Daily Market Update

U.S. Dollar remains go-to safe-haven

September 10, 2018

The U.S. Dollar has managed to sustain its gains throughout the weekend and in earlier trading sessions as Asian equities tumbled based on trade fears.


Proposals from the U.S. President Trump’s administration to further escalate the amount in tariffs against China have destabilized commodity markets, thus keeping the greenback strong. Economic data pointing at higher wages and consistent labor activity only aided the buck and the prospects of a Federal interest rate hike on September 26th.

No statistics today will mean paying attention to any surprise headlines, while politics in regions like Latin America become a focus. Chaos in Venezuela, the economic crisis in Argentina, campaign stabbings in Brasil, and shaky commitments from governments to cooperate in battling each front are also affecting Euro-zone banks with deep ties. Global imbalance is a dollar-plus.


The Euro is still in weak familiar ranges following good news in U.S. growth and worries over further populism taking hold of the continent. While Italian officials have spoken of working together with EU financial officials to keep spending under control, Sweden witnessed a shocking election over the weekend that saw Swedish Democrats, a far-right group there, win a surprisingly large amount of seats frustrating a ruling coalition. Coming into third place with an anti-immigrant message means that center-left establishment leaders will need to negotiate.
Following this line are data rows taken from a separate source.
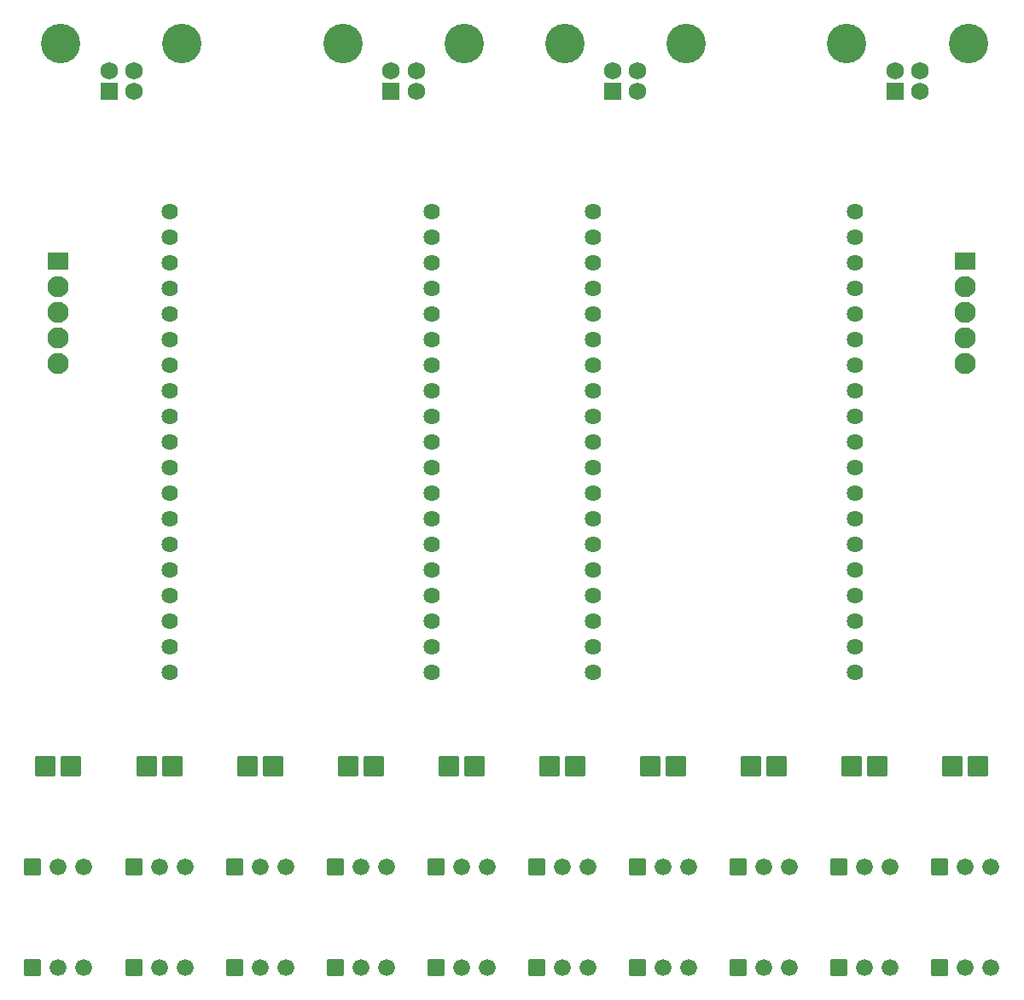
<source format=gts>
G04 Layer: TopSolderMaskLayer*
G04 EasyEDA v6.5.15, 2022-10-09 18:36:16*
G04 2a5d3d0542d34b858b2f245c142da422,939f56e90c3d43cda586b760d259c3b5,10*
G04 Gerber Generator version 0.2*
G04 Scale: 100 percent, Rotated: No, Reflected: No *
G04 Dimensions in millimeters *
G04 leading zeros omitted , absolute positions ,4 integer and 5 decimal *
%FSLAX45Y45*%
%MOMM*%

%AMMACRO1*1,1,$1,$2,$3*1,1,$1,$4,$5*1,1,$1,0-$2,0-$3*1,1,$1,0-$4,0-$5*20,1,$1,$2,$3,$4,$5,0*20,1,$1,$4,$5,0-$2,0-$3,0*20,1,$1,0-$2,0-$3,0-$4,0-$5,0*20,1,$1,0-$4,0-$5,$2,$3,0*4,1,4,$2,$3,$4,$5,0-$2,0-$3,0-$4,0-$5,$2,$3,0*%
%ADD10MACRO1,0.1016X-0.9652X-0.9652X-0.9652X0.9652*%
%ADD11MACRO1,0.1016X0.8255X0.8255X0.8255X-0.8255*%
%ADD12C,1.7526*%
%ADD13C,3.9116*%
%ADD14C,1.6764*%
%ADD15MACRO1,0.1016X-0.7874X0.7874X0.7874X0.7874*%
%ADD16C,1.6256*%
%ADD17MACRO1,0.1016X-1X0.762X1X0.762*%
%ADD18C,2.1016*%

%LPD*%
D10*
G01*
X4626990Y-7499984D03*
G01*
X4372990Y-7499984D03*
G01*
X3626993Y-7499984D03*
G01*
X3372993Y-7499984D03*
G01*
X2626995Y-7499984D03*
G01*
X2372995Y-7499984D03*
G01*
X626999Y-7499984D03*
G01*
X372999Y-7499984D03*
G01*
X1626997Y-7499984D03*
G01*
X1372997Y-7499984D03*
G01*
X8626983Y-7499984D03*
G01*
X8372983Y-7499984D03*
G01*
X9626980Y-7499984D03*
G01*
X9372980Y-7499984D03*
G01*
X7626985Y-7499984D03*
G01*
X7372985Y-7499984D03*
G01*
X6626986Y-7499984D03*
G01*
X6372986Y-7499984D03*
G01*
X5626988Y-7499984D03*
G01*
X5372988Y-7499984D03*
D11*
G01*
X999997Y-799998D03*
D12*
G01*
X1248918Y-799998D03*
G01*
X1248918Y-601878D03*
G01*
X999997Y-601878D03*
D13*
G01*
X522478Y-330098D03*
G01*
X1726437Y-330098D03*
D11*
G01*
X3799992Y-799998D03*
D12*
G01*
X4048912Y-799998D03*
G01*
X4048912Y-601878D03*
G01*
X3799992Y-601878D03*
D13*
G01*
X3322472Y-330098D03*
G01*
X4526432Y-330098D03*
D11*
G01*
X5999988Y-799998D03*
D12*
G01*
X6248908Y-799998D03*
G01*
X6248908Y-601878D03*
G01*
X5999988Y-601878D03*
D13*
G01*
X5522468Y-330098D03*
G01*
X6726427Y-330098D03*
D11*
G01*
X8799982Y-799998D03*
D12*
G01*
X9048902Y-799998D03*
G01*
X9048902Y-601878D03*
G01*
X8799982Y-601878D03*
D13*
G01*
X8322462Y-330098D03*
G01*
X9526422Y-330098D03*
D14*
G01*
X753998Y-8499983D03*
G01*
X499998Y-8499983D03*
D15*
G01*
X245998Y-8499983D03*
D14*
G01*
X1753996Y-8499983D03*
G01*
X1499996Y-8499983D03*
D15*
G01*
X1245997Y-8499983D03*
D14*
G01*
X2753995Y-8499983D03*
G01*
X2499995Y-8499983D03*
D15*
G01*
X2245994Y-8499983D03*
D14*
G01*
X3753993Y-8499983D03*
G01*
X3499993Y-8499983D03*
D15*
G01*
X3245993Y-8499983D03*
D14*
G01*
X4753990Y-8499983D03*
G01*
X4499990Y-8499983D03*
D15*
G01*
X4245990Y-8499983D03*
D14*
G01*
X5753988Y-8499983D03*
G01*
X5499988Y-8499983D03*
D15*
G01*
X5245989Y-8499983D03*
D14*
G01*
X6753986Y-8499983D03*
G01*
X6499986Y-8499983D03*
D15*
G01*
X6245987Y-8499983D03*
D14*
G01*
X7753984Y-8499983D03*
G01*
X7499984Y-8499983D03*
D15*
G01*
X7245985Y-8499983D03*
D14*
G01*
X8753983Y-8499983D03*
G01*
X8499983Y-8499983D03*
D15*
G01*
X8245983Y-8499983D03*
D14*
G01*
X9753981Y-8499983D03*
G01*
X9499981Y-8499983D03*
D15*
G01*
X9245980Y-8499983D03*
D14*
G01*
X753998Y-9499980D03*
G01*
X499998Y-9499980D03*
D15*
G01*
X245998Y-9499980D03*
D14*
G01*
X1753996Y-9499980D03*
G01*
X1499996Y-9499980D03*
D15*
G01*
X1245997Y-9499980D03*
D14*
G01*
X2753995Y-9499980D03*
G01*
X2499995Y-9499980D03*
D15*
G01*
X2245994Y-9499980D03*
D14*
G01*
X3753993Y-9499980D03*
G01*
X3499993Y-9499980D03*
D15*
G01*
X3245993Y-9499980D03*
D14*
G01*
X4753990Y-9499980D03*
G01*
X4499990Y-9499980D03*
D15*
G01*
X4245990Y-9499980D03*
D14*
G01*
X5753988Y-9499980D03*
G01*
X5499988Y-9499980D03*
D15*
G01*
X5245989Y-9499980D03*
D14*
G01*
X6753986Y-9499980D03*
G01*
X6499986Y-9499980D03*
D15*
G01*
X6245987Y-9499980D03*
D14*
G01*
X7753984Y-9499980D03*
G01*
X7499984Y-9499980D03*
D15*
G01*
X7245985Y-9499980D03*
D14*
G01*
X8753983Y-9499980D03*
G01*
X8499983Y-9499980D03*
D15*
G01*
X8245983Y-9499980D03*
D14*
G01*
X9753981Y-9499980D03*
G01*
X9499981Y-9499980D03*
D15*
G01*
X9245980Y-9499980D03*
D16*
G01*
X1601596Y-1999995D03*
G01*
X1601596Y-2253995D03*
G01*
X1601596Y-2507995D03*
G01*
X1601596Y-2761995D03*
G01*
X1601596Y-3015995D03*
G01*
X1601596Y-3269995D03*
G01*
X1601596Y-3523995D03*
G01*
X1601596Y-3777995D03*
G01*
X1601596Y-4031995D03*
G01*
X1601596Y-4285995D03*
G01*
X1601596Y-4539995D03*
G01*
X1601596Y-4793995D03*
G01*
X1601596Y-5047995D03*
G01*
X1601596Y-5301995D03*
G01*
X1601596Y-5555995D03*
G01*
X1601596Y-5809995D03*
G01*
X1601596Y-6063995D03*
G01*
X1601596Y-6317995D03*
G01*
X1601596Y-6571995D03*
G01*
X4203496Y-6571995D03*
G01*
X4203496Y-6317995D03*
G01*
X4203496Y-6063995D03*
G01*
X4203496Y-5809995D03*
G01*
X4203496Y-5555995D03*
G01*
X4203496Y-5301995D03*
G01*
X4203496Y-5047995D03*
G01*
X4203496Y-4793995D03*
G01*
X4203496Y-4539995D03*
G01*
X4203496Y-4285995D03*
G01*
X4203496Y-4031995D03*
G01*
X4203496Y-3777995D03*
G01*
X4203496Y-3523995D03*
G01*
X4203496Y-3269995D03*
G01*
X4203496Y-3015995D03*
G01*
X4203496Y-2761995D03*
G01*
X4203496Y-2507995D03*
G01*
X4203496Y-2253995D03*
G01*
X4203496Y-1999995D03*
G01*
X5801588Y-1999995D03*
G01*
X5801588Y-2253995D03*
G01*
X5801588Y-2507995D03*
G01*
X5801588Y-2761995D03*
G01*
X5801588Y-3015995D03*
G01*
X5801588Y-3269995D03*
G01*
X5801588Y-3523995D03*
G01*
X5801588Y-3777995D03*
G01*
X5801588Y-4031995D03*
G01*
X5801588Y-4285995D03*
G01*
X5801588Y-4539995D03*
G01*
X5801588Y-4793995D03*
G01*
X5801588Y-5047995D03*
G01*
X5801588Y-5301995D03*
G01*
X5801588Y-5555995D03*
G01*
X5801588Y-5809995D03*
G01*
X5801588Y-6063995D03*
G01*
X5801588Y-6317995D03*
G01*
X5801588Y-6571995D03*
G01*
X8403488Y-6571995D03*
G01*
X8403488Y-6317995D03*
G01*
X8403488Y-6063995D03*
G01*
X8403488Y-5809995D03*
G01*
X8403488Y-5555995D03*
G01*
X8403488Y-5301995D03*
G01*
X8403488Y-5047995D03*
G01*
X8403488Y-4793995D03*
G01*
X8403488Y-4539995D03*
G01*
X8403488Y-4285995D03*
G01*
X8403488Y-4031995D03*
G01*
X8403488Y-3777995D03*
G01*
X8403488Y-3523995D03*
G01*
X8403488Y-3269995D03*
G01*
X8403488Y-3015995D03*
G01*
X8403488Y-2761995D03*
G01*
X8403488Y-2507995D03*
G01*
X8403488Y-2253995D03*
G01*
X8403488Y-1999995D03*
D17*
G01*
X499998Y-2491994D03*
D18*
G01*
X499998Y-2745994D03*
G01*
X499998Y-2999994D03*
G01*
X499998Y-3253994D03*
G01*
X499998Y-3507994D03*
D17*
G01*
X9499981Y-2491994D03*
D18*
G01*
X9499981Y-2745994D03*
G01*
X9499981Y-2999994D03*
G01*
X9499981Y-3253994D03*
G01*
X9499981Y-3507994D03*
M02*

</source>
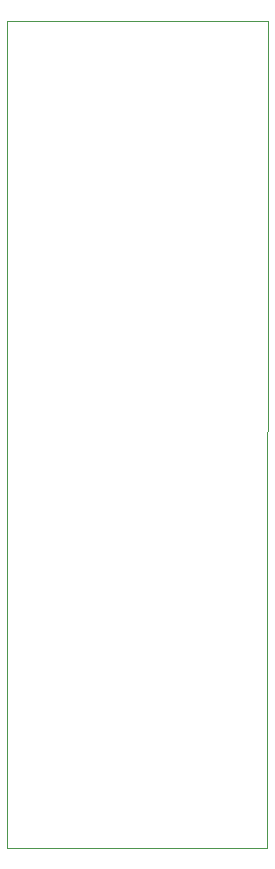
<source format=gm1>
G04 #@! TF.GenerationSoftware,KiCad,Pcbnew,8.0.5*
G04 #@! TF.CreationDate,2024-10-01T14:56:49-07:00*
G04 #@! TF.ProjectId,gr25_nodes,67723235-5f6e-46f6-9465-732e6b696361,rev?*
G04 #@! TF.SameCoordinates,Original*
G04 #@! TF.FileFunction,Profile,NP*
%FSLAX46Y46*%
G04 Gerber Fmt 4.6, Leading zero omitted, Abs format (unit mm)*
G04 Created by KiCad (PCBNEW 8.0.5) date 2024-10-01 14:56:49*
%MOMM*%
%LPD*%
G01*
G04 APERTURE LIST*
G04 #@! TA.AperFunction,Profile*
%ADD10C,0.100000*%
G04 #@! TD*
G04 APERTURE END LIST*
D10*
X130750000Y-97750000D02*
X130775000Y-27775000D01*
X108750000Y-27750000D02*
X108725000Y-97750000D01*
X130775000Y-27775000D02*
X108750000Y-27750000D01*
X108725000Y-97750000D02*
X130750000Y-97750000D01*
M02*

</source>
The Pound is on the rise as prospects for a Brexit solution get on their way and Gross Domestic Product provided a sigh of relief. GDP for the month of July came in at 0.3% instead of just 0.1%. Additionally, a report on financial times said that EU leaders from member countries want to give Michel Barnier, the Brexit EU Chief Negotiator, a mandate to close a Brexit deal. Sterling has plenty of chances for moves with some data out this week and renewed government activity.